Climate adaptation and job prospects for young people in agriculture

Published by IFPRI,

This brief (PDF) by IFPRI aims for a better understanding of the intersection between climate resilience and youth employment, and where it may be stronger geographically, which is necessary to generate better policy and adaptation options for the future of agriculture and of young people. The world’s population is increasing, creating a pressing need for jobs in places where the youth cohort is growing rapidly. Sub-sahara African economies remain highly reliant on agriculture and structural transformation is slow, but have the most rapid expansion of the youth population. African youth will look to the agriculture sector for both food security and job security. In the coming years, the difference between poverty and a course toward prosperity will depend on successful agricultural adaptation to climate change. Low-income, agriculture-dependent countries with rapidly growing cohorts of young people needing jobs must make significant investments in agricultural science and technology, rural infrastructure, and human capital to generate employment and adapt to climate change. Only if agricultural productivity and output grow rapidly can agriculture-dependent countries outpace the downward pressure that climate change and a growing labor force will exert on wages and earnings.
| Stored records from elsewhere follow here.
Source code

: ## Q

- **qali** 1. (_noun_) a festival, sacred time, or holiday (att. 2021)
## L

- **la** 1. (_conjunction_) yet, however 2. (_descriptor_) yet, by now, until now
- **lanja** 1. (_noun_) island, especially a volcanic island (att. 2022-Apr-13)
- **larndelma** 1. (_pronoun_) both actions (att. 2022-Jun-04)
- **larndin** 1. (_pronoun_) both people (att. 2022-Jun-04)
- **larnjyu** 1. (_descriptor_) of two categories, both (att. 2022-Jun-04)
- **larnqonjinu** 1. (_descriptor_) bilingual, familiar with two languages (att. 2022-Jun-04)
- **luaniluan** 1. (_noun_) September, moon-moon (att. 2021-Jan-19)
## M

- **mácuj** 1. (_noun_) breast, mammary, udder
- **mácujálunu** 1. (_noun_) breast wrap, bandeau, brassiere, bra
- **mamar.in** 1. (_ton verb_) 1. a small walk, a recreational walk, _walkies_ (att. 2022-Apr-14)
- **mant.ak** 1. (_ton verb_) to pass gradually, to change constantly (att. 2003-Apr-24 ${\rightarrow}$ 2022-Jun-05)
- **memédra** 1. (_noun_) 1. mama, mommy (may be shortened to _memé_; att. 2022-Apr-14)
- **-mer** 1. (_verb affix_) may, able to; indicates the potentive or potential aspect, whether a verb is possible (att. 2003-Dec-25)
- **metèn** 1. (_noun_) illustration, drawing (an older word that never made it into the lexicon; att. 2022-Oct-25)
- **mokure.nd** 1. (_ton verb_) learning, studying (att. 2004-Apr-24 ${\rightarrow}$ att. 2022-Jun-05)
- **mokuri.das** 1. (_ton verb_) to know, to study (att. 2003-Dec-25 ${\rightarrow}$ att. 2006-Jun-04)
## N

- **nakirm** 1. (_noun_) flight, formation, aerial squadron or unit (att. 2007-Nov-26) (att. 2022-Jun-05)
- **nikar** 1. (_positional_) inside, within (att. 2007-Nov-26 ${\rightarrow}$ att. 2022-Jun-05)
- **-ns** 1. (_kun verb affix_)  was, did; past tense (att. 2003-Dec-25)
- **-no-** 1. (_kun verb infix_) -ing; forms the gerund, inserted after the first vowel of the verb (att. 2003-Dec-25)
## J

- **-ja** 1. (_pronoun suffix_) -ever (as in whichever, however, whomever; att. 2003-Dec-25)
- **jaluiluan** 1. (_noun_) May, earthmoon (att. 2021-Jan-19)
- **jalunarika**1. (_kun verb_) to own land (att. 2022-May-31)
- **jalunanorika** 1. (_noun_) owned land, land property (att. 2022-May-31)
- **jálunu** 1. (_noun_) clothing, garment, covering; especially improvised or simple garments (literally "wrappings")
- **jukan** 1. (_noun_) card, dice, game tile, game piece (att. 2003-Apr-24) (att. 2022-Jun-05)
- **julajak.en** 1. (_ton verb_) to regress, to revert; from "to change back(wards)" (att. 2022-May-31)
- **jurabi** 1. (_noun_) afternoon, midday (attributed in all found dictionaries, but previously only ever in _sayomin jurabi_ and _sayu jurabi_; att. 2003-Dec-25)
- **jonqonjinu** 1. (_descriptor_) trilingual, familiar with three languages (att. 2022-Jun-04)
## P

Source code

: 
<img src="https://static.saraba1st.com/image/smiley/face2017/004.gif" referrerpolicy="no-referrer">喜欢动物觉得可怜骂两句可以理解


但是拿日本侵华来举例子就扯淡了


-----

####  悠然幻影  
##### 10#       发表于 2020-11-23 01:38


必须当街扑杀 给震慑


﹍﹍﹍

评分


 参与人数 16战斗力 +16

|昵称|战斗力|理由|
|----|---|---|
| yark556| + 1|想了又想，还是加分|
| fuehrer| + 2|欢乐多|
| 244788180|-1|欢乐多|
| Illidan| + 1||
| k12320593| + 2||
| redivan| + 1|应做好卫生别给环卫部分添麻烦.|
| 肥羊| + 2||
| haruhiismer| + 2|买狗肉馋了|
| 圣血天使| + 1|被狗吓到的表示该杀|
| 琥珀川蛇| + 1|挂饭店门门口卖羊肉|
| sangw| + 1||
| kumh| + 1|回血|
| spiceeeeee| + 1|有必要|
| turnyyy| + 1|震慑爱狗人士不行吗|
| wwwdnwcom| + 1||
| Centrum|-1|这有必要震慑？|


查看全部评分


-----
Depending on the magnitude of local climate impacts, higher prices may offer economic opportunities for farmers who have access to resources, information, and technology. A workforce abounding in young people may offer potential in terms of technology and innovation, without adequate support for those young workers, it may still be one that is disadvantaged in terms of adaptive capacity. Success is therefore not a given. It hinges on the realization of the role that agriculture will have to play and a willingness of policymakers to commit to investments and reforms. The number of young job seekers is already high and continues to grow. Considering the time lag in reaping the benefits of agricultural research, the time to act is now.